La bataille se déroulera, toutefois, en plusieurs étapes. Dans un premier temps, le PAM, dirigé par Mohamed Cheikh Biadillah, présentera sans doute son propre candidat, à Rabat comme dans le reste du pays. M. Chaâbi devra également affronter le maire sortant de la ville, Omar Bahraoui, candidat à sa propre succession.

L’USFP lance ses ténors à Rabat
Toutefois, les candidats du RNI, du PAM et du MP ne seront pas les seuls à se mobiliser sur la scène politique r’batie. Depuis quelques semaines, d’autres candidats multiplient les signaux, sans s’engager. Dans les couloirs de l’USFP, deux noms reviennent régulièrement : Fathallah Oualalou et Driss Lachgar. La candidature du premier est attendue dans le quartier Hay Riad, tandis que le second hésiterait encore entre plusieurs arrondissements de la capitale dont le Souissi, où un autre ittihadi s’est déjà ouvertement déclaré candidat, sans viser au-delà de la présidence de l’arrondissement. Il s’agit de Rachid Balafrej, cadre de la section locale du parti et proche de l’ancien numéro un de l’USFP, Mohamed Elyazghi. Interrogés sur leurs intentions, MM. Oualalou et  Lachgar gardent le silence. «Nous n’en sommes pas encore là. Pour l’instant, aucun militant de l’USFP au Maroc n’est candidat à la présidence du conseil communal, tout le monde est candidat au poste de conseiller», explique M. Lachgar. En effet, à l’instar des autres militants, les deux hommes devraient se soumettre à une longue procédure dont les résultats devront être avalisés par le bureau politique de l’USFP. Le fait que tous deux soient membres du bureau en question n’est pas non plus pour faciliter les choses. C’est que chacun d’entre eux a ses points forts : selon les militants du parti, Fathallah Oualalou, numéro 2 officiel du parti de la rose, aurait à son avantage son long séjour au ministère des finances sous les gouvernements Youssoufi et Jettou, et de bonnes relations en haut lieu, contrairement à Driss Lachgar. Ce dernier, ex-président du groupe parlementaire ittihadi, pourrait toutefois devenir l’homme de la situation au cas où l’alliance USFP- PJD, qu’il a régulièrement évoquée depuis quelques mois, venait à se concrétiser. Reste que, malgré le buzz médiatique autour de l’affaire, qui ne fait pas que des heureux dans les rangs des deux partis, aucune sortie officielle de la formation de Abdelouahed Radi n’est venue confirmer l’existence d’un accord quelconque.
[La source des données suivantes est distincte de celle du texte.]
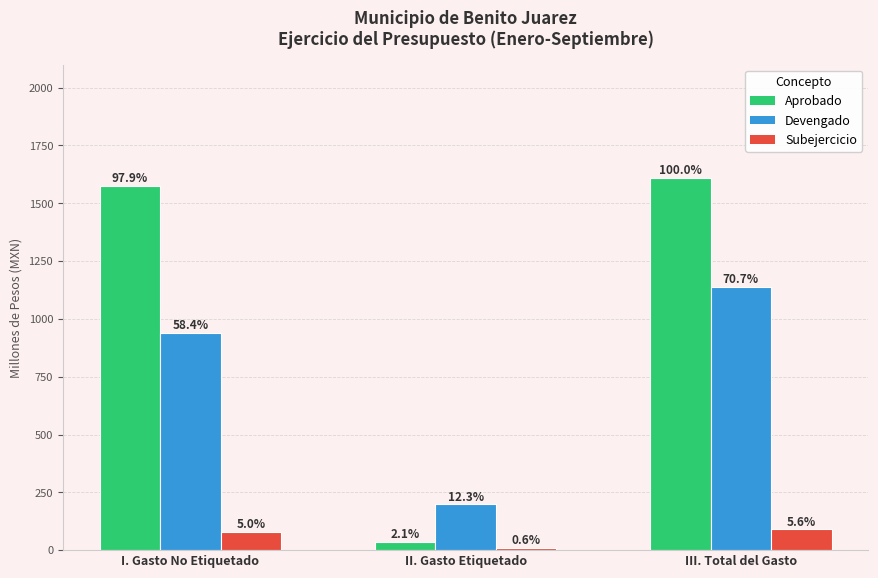

Reading left to right, list all the values displayed in this chart.

Aprobado: 1576.7	33.9	1610.5
Devengado: 940.5	197.9	1138.4
Subejercicio: 79.9	9.6	89.5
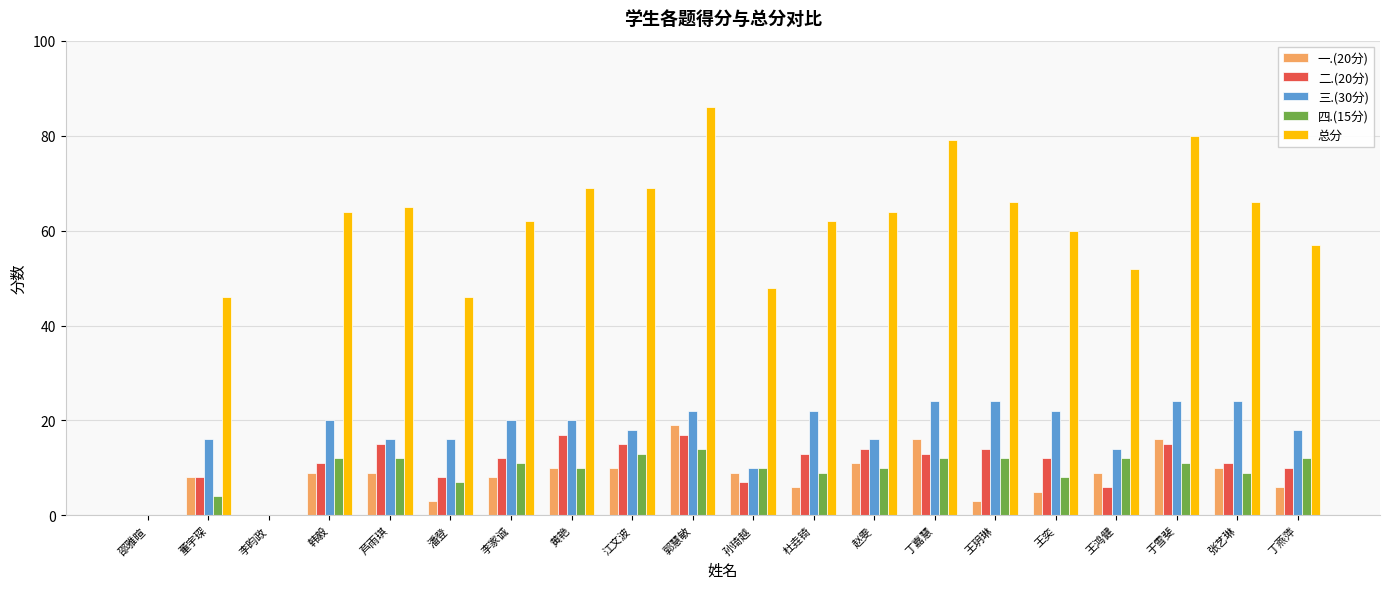

Is it true that 一.(20分) equals 16 at 于雪斐?

True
Par ailleurs, rien ne garantit que le PJD ne serait pas tenté de présenter la candidature de l’un des siens à la présidence du conseil si les résultats du 12 juin étaient à son avantage. Le parti de Abdelilah Benkirane semble d’ailleurs mettre les petits plats dans les grands en préparation des élections : si les numéros un et deux du parti, Abdelilah Benkirane et Abdellah Baha, devraient rester hors course, la formation envisage de jeter dans l’arène des cadres comme Mohamed Benkhaldoune, député de Rabat et surtout son numéro trois, Lahcen Daoudi. «Le secrétariat général m’a demandé de me présenter à Rabat, mais je refuse pour le moment», indique toutefois ce dernier.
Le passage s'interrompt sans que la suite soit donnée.